The MP 2019 foundation isn't going to age like the MP 2013 did. There is far more competition between Intel/AMD now in the server/high-end workstation space. The W-6300 series from Intel really didn't get wide spread adopted by major vendors because AMD had better stuff. It only gets worse in 2023 as even Intel deploys better and AMD increments in volume. Even more so on GPU front if Apple goes Rip van Winkle on GPU driver updates on macOS on Intel. That was clear looking at roadmaps 3 years ago so not sure why Apple would have a plan that coasting on MP 2019 into late 2023 would be a 'good idea'.
Whether Intel get their **** together or not doesn't really matter in the PC space. If AMD's CPUs are better, you just buy one of those. Workstations are mainly Intel-based, though Lenovo makes good AMD machines.
No, it really does. TSMC can't handle Intel's foundary output being shifted over. It is very clear as to why the AMD sat on the Threadripper 5000 until Apple announced the M1 Ultra. AMD didn't have the capacity (wafter throughput from TSMC) to expand the Threadripper 5000 into the market and keep up with Epyc 7003 demand at the same time.

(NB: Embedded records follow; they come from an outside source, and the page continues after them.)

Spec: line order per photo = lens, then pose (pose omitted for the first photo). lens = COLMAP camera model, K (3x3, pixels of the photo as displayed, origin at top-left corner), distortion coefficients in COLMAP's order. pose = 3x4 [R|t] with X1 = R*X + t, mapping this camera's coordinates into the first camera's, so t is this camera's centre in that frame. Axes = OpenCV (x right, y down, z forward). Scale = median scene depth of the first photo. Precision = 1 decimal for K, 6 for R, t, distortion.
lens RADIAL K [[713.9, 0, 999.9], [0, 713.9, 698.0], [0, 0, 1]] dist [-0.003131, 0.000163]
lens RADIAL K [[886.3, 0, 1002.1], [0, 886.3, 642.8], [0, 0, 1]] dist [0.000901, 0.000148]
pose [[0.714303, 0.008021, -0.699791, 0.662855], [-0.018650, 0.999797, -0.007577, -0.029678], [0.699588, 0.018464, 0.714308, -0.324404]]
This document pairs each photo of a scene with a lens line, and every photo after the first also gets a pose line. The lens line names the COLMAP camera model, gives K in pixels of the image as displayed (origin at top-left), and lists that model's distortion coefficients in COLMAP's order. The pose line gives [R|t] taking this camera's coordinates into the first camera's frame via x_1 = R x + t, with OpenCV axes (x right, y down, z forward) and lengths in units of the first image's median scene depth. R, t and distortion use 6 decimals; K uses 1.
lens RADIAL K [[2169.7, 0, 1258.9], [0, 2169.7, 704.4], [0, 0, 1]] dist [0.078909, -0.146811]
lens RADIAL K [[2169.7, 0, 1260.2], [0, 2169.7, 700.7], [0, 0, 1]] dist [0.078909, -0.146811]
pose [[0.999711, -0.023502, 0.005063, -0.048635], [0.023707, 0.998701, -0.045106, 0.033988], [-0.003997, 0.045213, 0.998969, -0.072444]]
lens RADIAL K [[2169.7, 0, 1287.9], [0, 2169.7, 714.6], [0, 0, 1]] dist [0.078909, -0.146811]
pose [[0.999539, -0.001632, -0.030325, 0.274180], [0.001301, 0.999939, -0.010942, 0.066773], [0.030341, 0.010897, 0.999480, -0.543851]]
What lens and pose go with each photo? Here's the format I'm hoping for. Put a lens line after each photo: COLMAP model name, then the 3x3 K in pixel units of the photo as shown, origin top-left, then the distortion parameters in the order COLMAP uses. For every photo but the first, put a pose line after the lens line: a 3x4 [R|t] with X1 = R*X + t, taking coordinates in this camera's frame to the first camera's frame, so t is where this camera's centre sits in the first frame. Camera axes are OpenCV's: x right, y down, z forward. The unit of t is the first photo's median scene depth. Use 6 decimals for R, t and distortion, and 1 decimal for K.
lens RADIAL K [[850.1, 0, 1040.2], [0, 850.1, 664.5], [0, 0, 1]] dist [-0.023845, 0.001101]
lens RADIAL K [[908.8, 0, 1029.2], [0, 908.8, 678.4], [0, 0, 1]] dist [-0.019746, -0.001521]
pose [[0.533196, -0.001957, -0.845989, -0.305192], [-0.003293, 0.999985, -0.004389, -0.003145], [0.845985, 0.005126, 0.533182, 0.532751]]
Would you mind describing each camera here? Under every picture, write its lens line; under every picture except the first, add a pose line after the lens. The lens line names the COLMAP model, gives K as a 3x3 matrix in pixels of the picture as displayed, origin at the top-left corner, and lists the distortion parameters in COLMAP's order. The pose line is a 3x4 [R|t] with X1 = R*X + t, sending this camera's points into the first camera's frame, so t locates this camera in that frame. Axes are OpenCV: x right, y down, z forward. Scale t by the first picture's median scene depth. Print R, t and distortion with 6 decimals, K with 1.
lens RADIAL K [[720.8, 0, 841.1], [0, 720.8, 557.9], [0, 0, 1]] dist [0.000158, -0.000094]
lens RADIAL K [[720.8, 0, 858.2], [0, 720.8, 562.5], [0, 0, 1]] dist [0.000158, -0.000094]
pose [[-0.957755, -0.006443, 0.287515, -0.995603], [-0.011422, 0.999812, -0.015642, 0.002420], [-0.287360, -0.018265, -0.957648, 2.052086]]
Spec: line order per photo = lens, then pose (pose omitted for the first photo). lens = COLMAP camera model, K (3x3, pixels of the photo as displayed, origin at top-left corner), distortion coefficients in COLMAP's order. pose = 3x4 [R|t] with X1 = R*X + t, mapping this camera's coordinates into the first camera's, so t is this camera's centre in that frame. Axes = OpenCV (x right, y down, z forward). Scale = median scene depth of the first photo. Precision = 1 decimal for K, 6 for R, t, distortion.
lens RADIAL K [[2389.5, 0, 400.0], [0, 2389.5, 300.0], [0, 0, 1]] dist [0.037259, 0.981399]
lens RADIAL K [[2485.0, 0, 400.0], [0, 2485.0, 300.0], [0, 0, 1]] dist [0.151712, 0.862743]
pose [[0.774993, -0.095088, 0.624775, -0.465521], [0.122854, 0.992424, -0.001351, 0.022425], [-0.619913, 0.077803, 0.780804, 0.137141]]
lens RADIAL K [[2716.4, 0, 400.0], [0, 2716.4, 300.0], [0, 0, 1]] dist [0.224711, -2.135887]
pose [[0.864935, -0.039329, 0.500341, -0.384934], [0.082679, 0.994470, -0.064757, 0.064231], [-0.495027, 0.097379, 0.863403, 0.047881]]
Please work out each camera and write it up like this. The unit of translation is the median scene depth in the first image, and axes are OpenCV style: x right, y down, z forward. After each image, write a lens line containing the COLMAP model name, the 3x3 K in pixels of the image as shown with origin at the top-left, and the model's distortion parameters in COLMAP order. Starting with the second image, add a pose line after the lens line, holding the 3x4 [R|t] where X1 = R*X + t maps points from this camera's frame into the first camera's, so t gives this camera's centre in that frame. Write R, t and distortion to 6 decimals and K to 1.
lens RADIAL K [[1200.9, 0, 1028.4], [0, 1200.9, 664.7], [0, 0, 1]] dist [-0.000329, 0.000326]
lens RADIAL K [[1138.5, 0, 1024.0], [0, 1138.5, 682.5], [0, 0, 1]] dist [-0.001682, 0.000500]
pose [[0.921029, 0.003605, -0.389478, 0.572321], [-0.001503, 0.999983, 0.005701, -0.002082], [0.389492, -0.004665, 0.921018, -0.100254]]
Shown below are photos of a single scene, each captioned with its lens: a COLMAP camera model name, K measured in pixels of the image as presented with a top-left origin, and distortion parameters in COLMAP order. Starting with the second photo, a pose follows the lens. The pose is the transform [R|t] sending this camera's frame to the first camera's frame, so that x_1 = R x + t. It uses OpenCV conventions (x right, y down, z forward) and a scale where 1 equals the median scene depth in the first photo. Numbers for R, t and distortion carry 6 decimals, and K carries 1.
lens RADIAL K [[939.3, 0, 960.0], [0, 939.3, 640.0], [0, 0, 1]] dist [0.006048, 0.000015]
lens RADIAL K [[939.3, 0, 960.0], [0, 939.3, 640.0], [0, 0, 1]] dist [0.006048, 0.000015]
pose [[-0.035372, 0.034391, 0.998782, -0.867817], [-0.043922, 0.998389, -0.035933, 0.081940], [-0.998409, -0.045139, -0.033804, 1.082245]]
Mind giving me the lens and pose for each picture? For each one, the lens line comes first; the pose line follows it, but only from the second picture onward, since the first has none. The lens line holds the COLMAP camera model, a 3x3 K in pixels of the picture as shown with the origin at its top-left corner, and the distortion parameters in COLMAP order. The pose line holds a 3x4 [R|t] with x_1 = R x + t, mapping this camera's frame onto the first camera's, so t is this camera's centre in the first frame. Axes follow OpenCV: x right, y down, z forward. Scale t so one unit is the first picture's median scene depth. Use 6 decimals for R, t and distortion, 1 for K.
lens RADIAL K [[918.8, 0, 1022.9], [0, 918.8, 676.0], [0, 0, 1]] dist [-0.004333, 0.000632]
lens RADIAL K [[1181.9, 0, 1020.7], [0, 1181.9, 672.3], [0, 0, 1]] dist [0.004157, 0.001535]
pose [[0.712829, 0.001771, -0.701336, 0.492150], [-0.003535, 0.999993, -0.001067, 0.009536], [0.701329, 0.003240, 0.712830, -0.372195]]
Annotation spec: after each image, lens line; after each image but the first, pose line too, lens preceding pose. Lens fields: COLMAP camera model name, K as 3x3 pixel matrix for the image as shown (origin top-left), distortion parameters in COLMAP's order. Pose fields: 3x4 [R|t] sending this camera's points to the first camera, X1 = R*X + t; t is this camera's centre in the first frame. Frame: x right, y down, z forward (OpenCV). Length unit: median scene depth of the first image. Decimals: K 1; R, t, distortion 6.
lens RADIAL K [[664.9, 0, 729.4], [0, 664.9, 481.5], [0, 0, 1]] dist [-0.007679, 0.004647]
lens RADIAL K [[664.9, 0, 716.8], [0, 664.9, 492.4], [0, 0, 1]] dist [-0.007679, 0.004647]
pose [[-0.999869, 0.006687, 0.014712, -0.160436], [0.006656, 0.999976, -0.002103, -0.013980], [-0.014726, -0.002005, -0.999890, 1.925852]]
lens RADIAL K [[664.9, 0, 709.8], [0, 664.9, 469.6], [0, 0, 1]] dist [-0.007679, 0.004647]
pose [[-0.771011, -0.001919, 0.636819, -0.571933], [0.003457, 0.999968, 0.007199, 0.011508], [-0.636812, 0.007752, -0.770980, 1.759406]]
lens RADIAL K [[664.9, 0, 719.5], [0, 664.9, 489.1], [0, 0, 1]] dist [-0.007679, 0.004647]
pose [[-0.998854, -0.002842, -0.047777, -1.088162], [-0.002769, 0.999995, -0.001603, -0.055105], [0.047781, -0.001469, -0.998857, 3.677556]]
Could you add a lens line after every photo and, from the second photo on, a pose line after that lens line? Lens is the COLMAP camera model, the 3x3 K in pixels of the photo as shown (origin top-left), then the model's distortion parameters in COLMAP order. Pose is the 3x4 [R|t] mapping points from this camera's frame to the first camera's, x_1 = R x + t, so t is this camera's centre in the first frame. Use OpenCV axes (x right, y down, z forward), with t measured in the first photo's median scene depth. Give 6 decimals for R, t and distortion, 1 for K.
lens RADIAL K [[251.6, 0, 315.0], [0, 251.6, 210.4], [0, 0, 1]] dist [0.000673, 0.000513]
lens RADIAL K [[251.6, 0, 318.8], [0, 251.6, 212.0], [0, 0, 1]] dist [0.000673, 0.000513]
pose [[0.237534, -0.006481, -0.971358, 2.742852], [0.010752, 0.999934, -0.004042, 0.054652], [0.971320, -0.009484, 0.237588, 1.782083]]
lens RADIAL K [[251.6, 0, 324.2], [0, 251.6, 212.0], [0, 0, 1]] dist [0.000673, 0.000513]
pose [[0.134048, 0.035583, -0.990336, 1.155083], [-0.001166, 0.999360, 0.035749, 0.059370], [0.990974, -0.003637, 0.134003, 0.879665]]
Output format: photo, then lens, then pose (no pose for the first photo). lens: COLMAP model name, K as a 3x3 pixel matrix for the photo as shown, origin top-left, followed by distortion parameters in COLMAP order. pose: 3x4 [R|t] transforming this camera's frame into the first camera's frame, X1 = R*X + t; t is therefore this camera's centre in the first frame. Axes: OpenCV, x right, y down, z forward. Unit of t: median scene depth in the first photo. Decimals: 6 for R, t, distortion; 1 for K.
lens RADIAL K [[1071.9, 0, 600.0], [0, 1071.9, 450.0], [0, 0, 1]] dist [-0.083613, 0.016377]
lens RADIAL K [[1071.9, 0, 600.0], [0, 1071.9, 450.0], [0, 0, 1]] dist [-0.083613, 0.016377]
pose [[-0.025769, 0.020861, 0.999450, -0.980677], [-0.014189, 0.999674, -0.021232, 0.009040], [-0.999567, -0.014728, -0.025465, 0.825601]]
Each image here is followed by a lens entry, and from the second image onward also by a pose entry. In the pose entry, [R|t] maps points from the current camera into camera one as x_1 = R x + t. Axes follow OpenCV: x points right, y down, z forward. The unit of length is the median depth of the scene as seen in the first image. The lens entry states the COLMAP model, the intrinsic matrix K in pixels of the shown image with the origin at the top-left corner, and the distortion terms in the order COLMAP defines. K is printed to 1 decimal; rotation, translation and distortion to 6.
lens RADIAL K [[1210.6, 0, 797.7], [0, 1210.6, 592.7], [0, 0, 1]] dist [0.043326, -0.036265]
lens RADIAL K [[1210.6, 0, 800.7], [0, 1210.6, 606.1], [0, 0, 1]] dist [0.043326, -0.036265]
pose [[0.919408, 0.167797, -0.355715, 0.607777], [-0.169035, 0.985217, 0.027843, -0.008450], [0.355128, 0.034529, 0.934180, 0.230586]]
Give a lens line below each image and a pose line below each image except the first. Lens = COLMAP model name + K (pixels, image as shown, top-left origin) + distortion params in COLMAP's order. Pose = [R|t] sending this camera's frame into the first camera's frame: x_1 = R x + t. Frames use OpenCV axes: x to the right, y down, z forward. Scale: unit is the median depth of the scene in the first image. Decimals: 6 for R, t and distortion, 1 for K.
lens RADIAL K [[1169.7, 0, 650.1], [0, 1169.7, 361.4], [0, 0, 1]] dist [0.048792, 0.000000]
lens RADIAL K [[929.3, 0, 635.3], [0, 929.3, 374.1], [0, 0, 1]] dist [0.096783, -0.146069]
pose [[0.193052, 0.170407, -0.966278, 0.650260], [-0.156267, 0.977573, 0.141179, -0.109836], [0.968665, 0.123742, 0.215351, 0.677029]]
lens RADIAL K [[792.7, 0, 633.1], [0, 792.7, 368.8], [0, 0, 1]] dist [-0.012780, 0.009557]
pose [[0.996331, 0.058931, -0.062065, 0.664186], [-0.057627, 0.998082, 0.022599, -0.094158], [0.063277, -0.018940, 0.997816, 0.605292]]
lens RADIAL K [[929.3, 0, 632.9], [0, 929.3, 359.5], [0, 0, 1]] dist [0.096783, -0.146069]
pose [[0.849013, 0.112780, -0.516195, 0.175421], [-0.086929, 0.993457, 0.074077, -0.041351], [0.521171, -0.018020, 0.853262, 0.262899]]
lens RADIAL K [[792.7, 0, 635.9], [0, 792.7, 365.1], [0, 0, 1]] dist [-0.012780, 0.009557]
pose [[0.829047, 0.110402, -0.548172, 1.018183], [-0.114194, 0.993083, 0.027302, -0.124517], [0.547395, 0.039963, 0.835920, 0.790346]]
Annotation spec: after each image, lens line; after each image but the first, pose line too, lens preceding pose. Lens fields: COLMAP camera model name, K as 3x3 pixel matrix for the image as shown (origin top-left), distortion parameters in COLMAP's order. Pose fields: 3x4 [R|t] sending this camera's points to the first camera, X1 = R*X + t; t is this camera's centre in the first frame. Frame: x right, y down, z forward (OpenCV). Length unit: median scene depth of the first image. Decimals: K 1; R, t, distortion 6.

If Samsung had there fab processes running more efficiently then perhaps AMD could spread the load over TSMC and Samsung to cover Intel's output, but either one of those by themselves isn't really plausible( given their other customer workload demands).
If the overall PC SoC volume goes down then the average price of PCs will go up. That would have an impact.
Workstations are a major problem source for Intel. They are on the verge of losing tons of share there. There was practically no adoption of the Xeon W-6300 by the top 3 workstation vendors ( Dell/HP/Lenovo). All the models updates from mid-2021 from those vendors at the higher end are all AMD. Dell's 'new' workstation is AMD.
Intel stumbled on 'Fishhawk Falls'/'Sapphire Rapids' and it is sliding significantly into 2023. There is nothing new coming to challenge these AMD workstation SoCs and AMD is on track to have enough wafer starts to they won't have to squat on Threadripper 7000 for as long. ( Best Intel can hope for is that Eypc 7004 series going past sales expectations impedes it, not that Intel has slows it down directly competitively).
lower-mid-range Intel has some hopes with mainstream Gen 13 (Raptor Lake) , but those have moved during 2021.
AMD sockets do tend to last several generations, though obviously must change sometimes, and now is one of those times. In any case, upgrading piecemeal is practical with PC hardware - and there's a wide supply of used CPUs / GPUs to do so cheaply (and if you buy from reputable sellers, is perfectly reliable).
The Ryzen desktop 7000 series picked up a realtively very small iGPU. Intel has had a decent sized iGPU for several generations. The general PC hardware market is laptops. The long term trend away from dGPU is coming to the PC desktop solutions. Slower than the speed of Apple's adoption but that is the general direct that the 'puck' (market) is going. Same basic fundamentals technology drivers as the laptop becoming dominate over desktops trend over last two decades.
iGPUs are generally going to 'eat' the bottom of the dGPU line ups. As chiplet packaging processing costs fall, that will only gain more momentum.